Wednesday, 11 May 2011

Nostalgia - In West Coast Rock Wonderland With The Eagles

I’m not sure that it’s ‘right’ to like The Eagles (by which I mean that my inner elitist lover of things obscure is prodding my conscience, ‘saying ‘Oi, don’t be an arse’) but what the hell – I relax back into the bath and soak up ‘One Of These Nights’ courtesy of Smooth FM’s ‘The 70s At 7’ show – eh? Er, hold on, that’s another ‘guilty pleasure’, although I don’t like that term because it suggests to me the club/albums of the same name populated/bought by people who have no ‘guilt’ at all about liking old mainstream Pop because they’re not fans of musique concrete or Improv Jazz to start with.

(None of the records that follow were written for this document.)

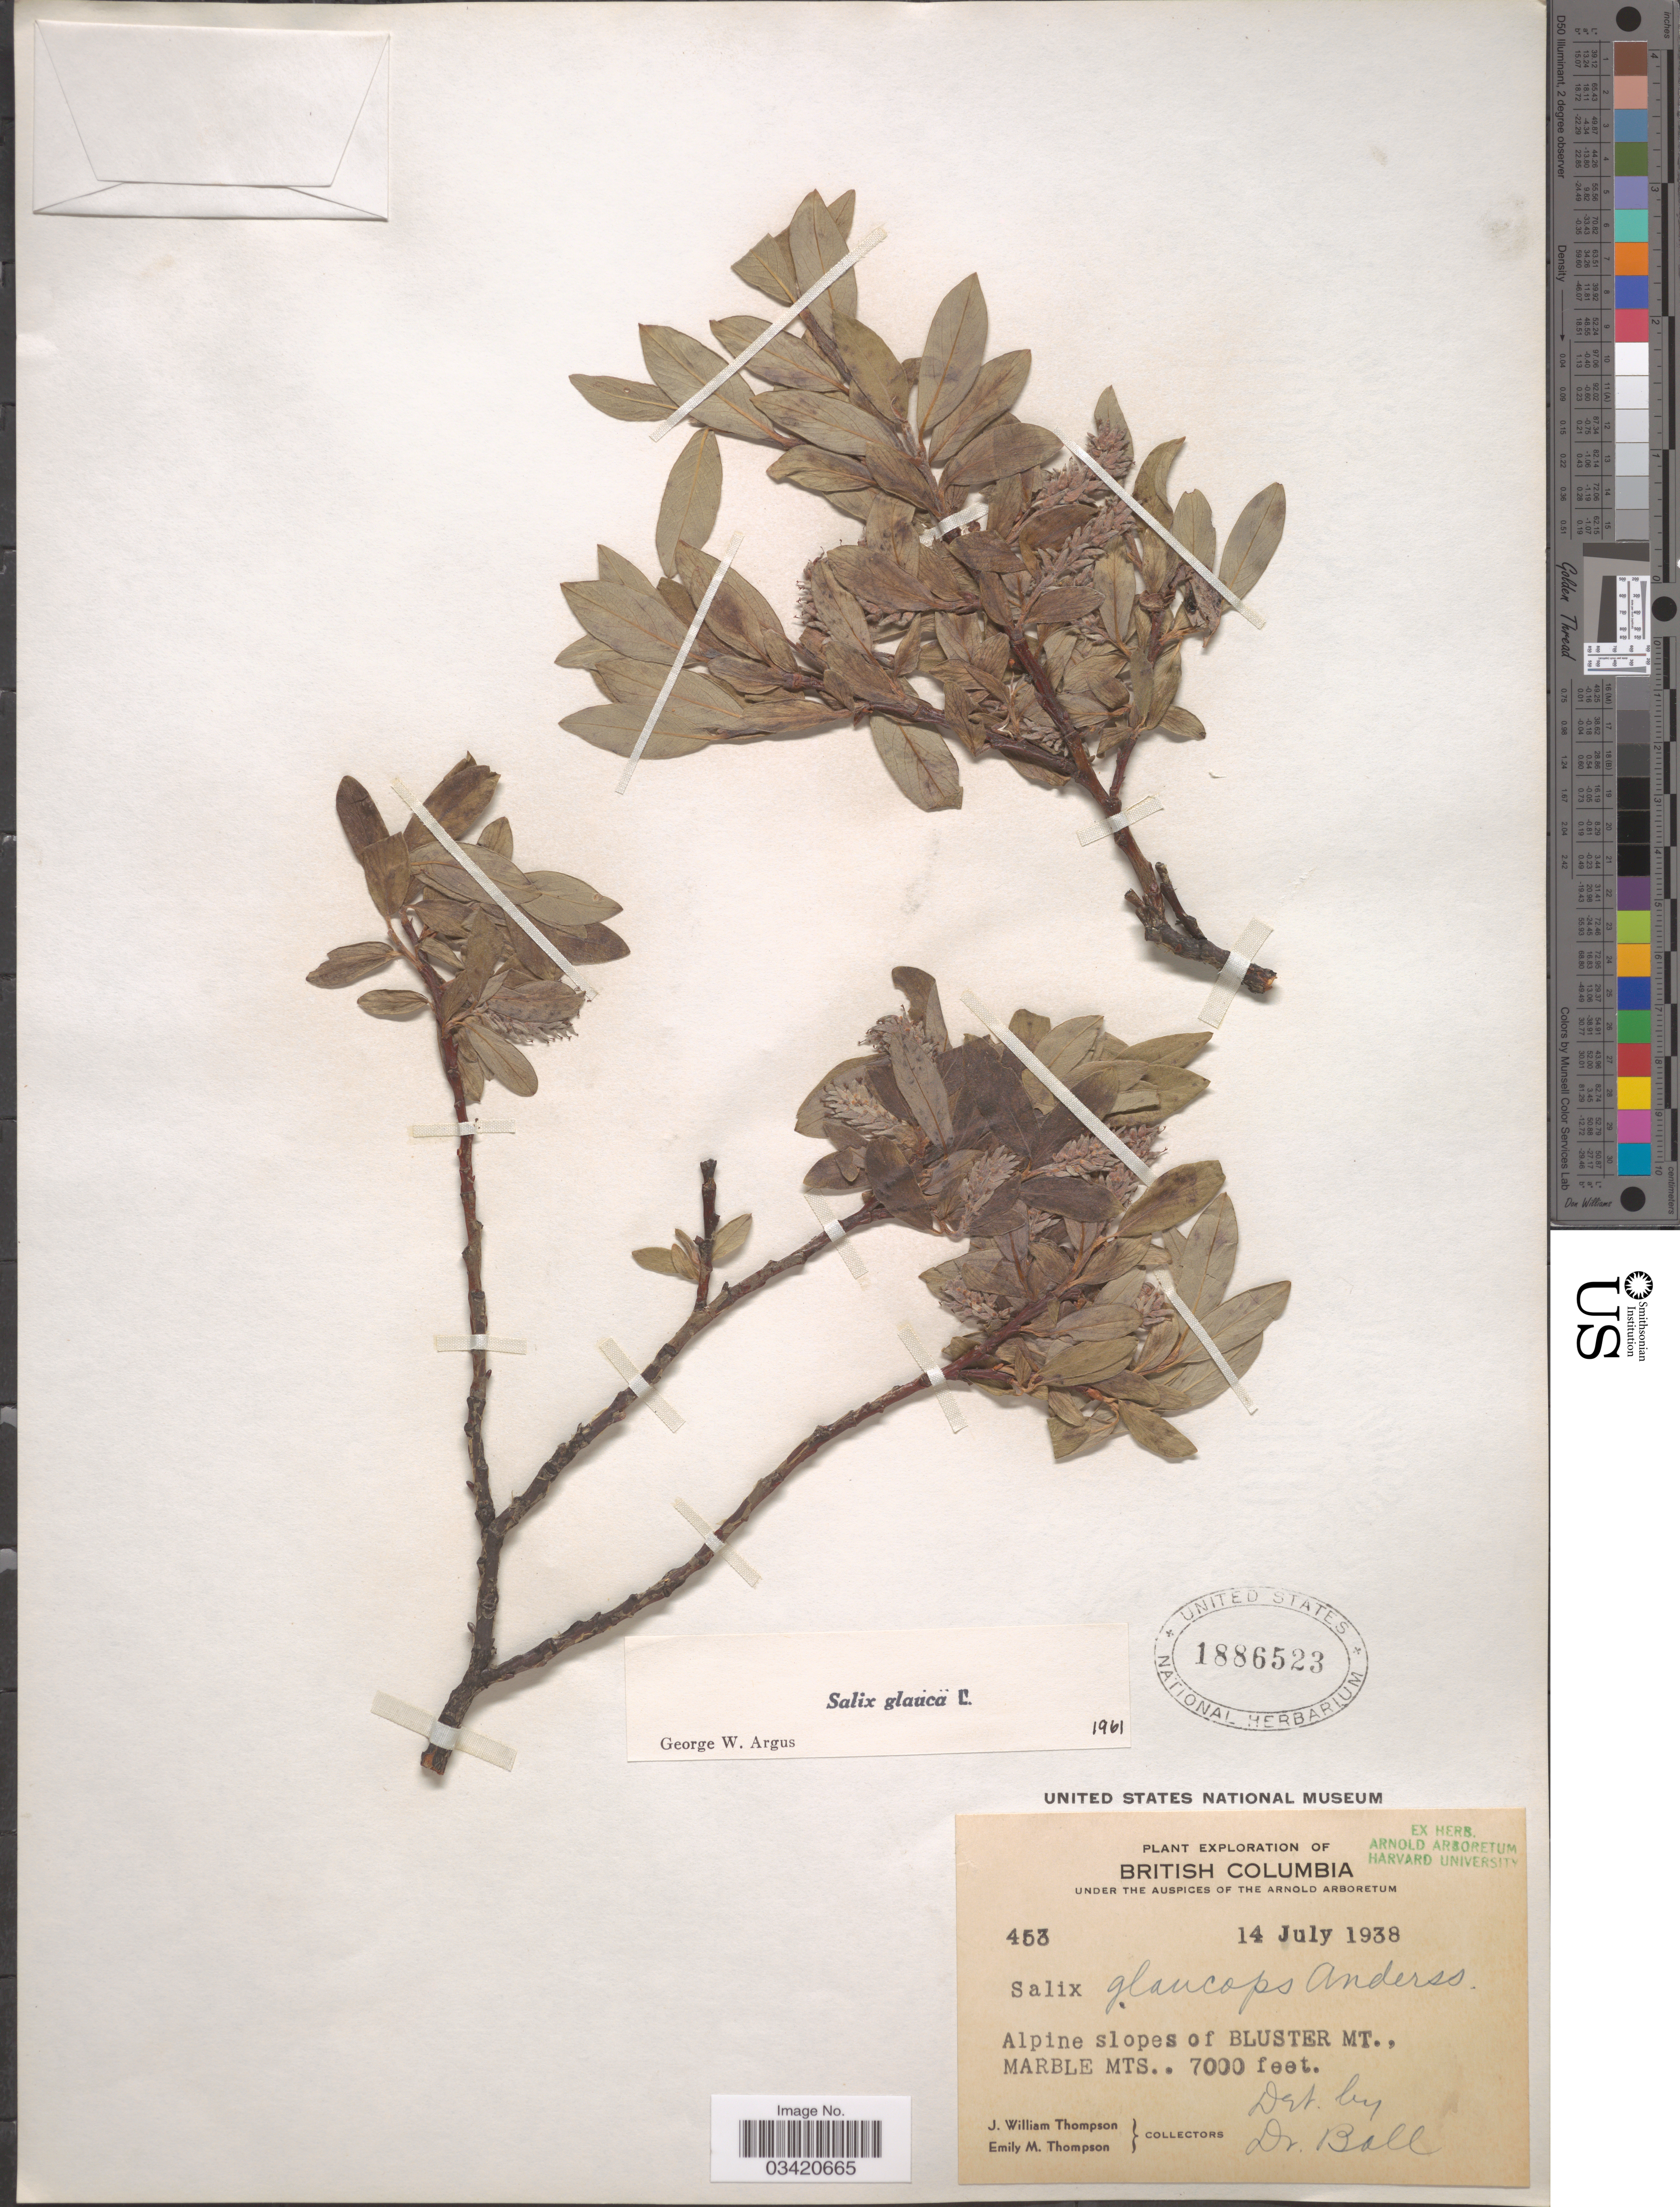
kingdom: Plantae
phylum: Tracheophyta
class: Magnoliopsida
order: Malpighiales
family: Salicaceae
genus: Salix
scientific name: Salix glauca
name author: L.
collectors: J. W. Thompson & E. M. Thompson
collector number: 453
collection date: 1938-07-14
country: Canada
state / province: British Columbia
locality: Alpine slopes of Bluster Mt., Marble Mts.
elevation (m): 2134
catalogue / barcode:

   You got your demons, you got desires, well I’ve got a few of my own, and I confess they partly involve listening to ‘The 70s At 7’ show and taking great pleasure in The Eagles being played on it. OK, it’s not exactly dark psycho-trauma and perverse sexual yearnings, but it bothers me, sometimes.
   What bothers me first is that I’m lured into the demographic Smooth FM aim for, precisely because by age alone I belong in it. But I’m not that kind of ‘70s person!’ I tell myself as the ads for cholesterol-lowering products and DFS furniture sales play out. I also hate half the records they play. It’s their safe, comfortable, domesticated vision of the 70s, naturally. Parliament or The Pistols will never be on the playlist. But there is the appeal, funnily enough. Pop presses the buttons other music cannot, partly because I still listen to the other side(s) of the 70s, which means the nostalgia is maximised when they play a Soul tune I used to slow-dance to with the latest girl of my dreams at the local disco. Pop is a wider world, the one outside the private space in which I began to explore deeper music. It involves school discos, local discos, Top of the Pops, and Radio One, snogging whilst chewing gum, gang fights and so on.
   Yes, dear reader, I do recall such things whilst listening to Smooth FM, just as many others my age must. So the other night I enjoyed The Eagles. I was in a West Coast Soft Rock wonderland, marvelling at the vocals, arrangement and playing, just like any lover of Mainstream Music. The Doobie Brothers have the same effect. I don’t own an Eagles record, mind you, not anymore, but that too is part of the pleasure I take in Pop Nostalgia Radio. They play records I sold long ago and the return after many years enhances my enjoyment.
   I don’t actually feel ‘guilty’ about this. If I did, I certainly wouldn’t be telling you.